→ **Collected data entries**:

= = = =

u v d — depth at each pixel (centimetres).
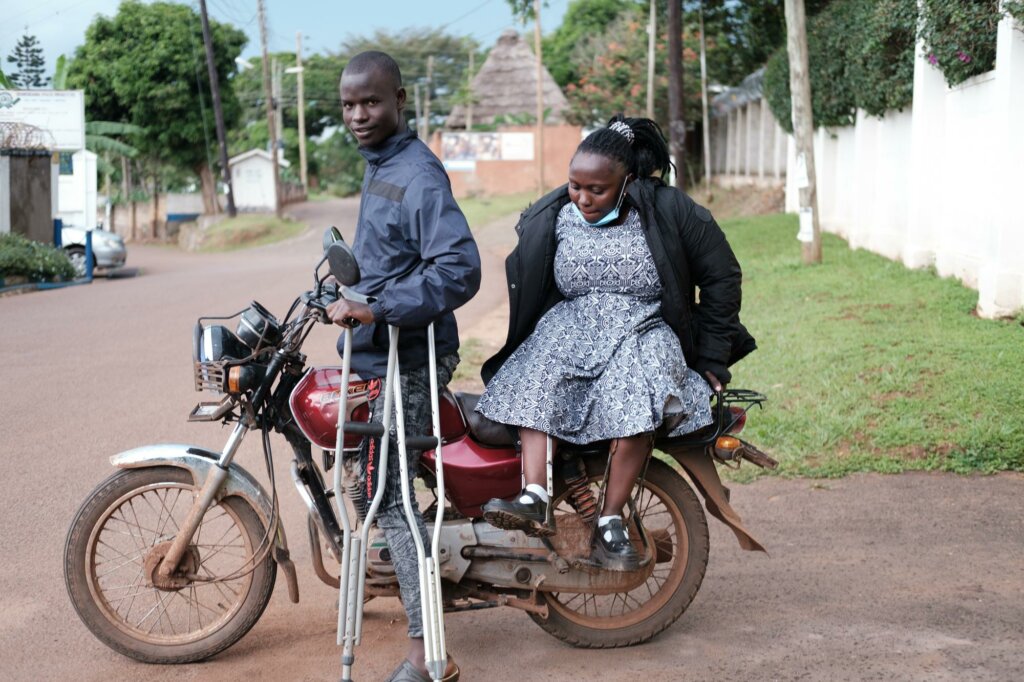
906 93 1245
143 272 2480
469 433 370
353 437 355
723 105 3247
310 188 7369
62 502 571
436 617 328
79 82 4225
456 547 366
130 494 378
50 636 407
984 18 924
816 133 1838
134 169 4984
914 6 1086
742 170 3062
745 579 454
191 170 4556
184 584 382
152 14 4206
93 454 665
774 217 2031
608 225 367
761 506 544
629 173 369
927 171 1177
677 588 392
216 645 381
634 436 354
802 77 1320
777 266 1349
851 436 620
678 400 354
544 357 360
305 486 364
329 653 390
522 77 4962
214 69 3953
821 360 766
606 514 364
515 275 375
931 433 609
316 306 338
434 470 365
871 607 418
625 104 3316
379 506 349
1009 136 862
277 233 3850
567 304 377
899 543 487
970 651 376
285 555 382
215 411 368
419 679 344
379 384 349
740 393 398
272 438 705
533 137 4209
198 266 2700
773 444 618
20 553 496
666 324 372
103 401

= = = =

→ **What you should do**:
What is needed is a word-for-word copy of the data, minus its pictures.

→ **Result of this exercise**:
u v d — depth at each pixel (centimetres).
906 93 1245
143 272 2480
469 433 370
353 437 355
723 105 3247
310 188 7369
62 502 571
436 617 328
79 82 4225
456 547 366
130 494 378
50 636 407
984 18 924
816 133 1838
134 169 4984
914 6 1086
742 170 3062
745 579 454
191 170 4556
184 584 382
152 14 4206
93 454 665
774 217 2031
608 225 367
761 506 544
629 173 369
927 171 1177
677 588 392
216 645 381
634 436 354
802 77 1320
777 266 1349
851 436 620
678 400 354
544 357 360
305 486 364
329 653 390
522 77 4962
214 69 3953
821 360 766
606 514 364
515 275 375
931 433 609
316 306 338
434 470 365
871 607 418
625 104 3316
379 506 349
1009 136 862
277 233 3850
567 304 377
899 543 487
970 651 376
285 555 382
215 411 368
419 679 344
379 384 349
740 393 398
272 438 705
533 137 4209
198 266 2700
773 444 618
20 553 496
666 324 372
103 401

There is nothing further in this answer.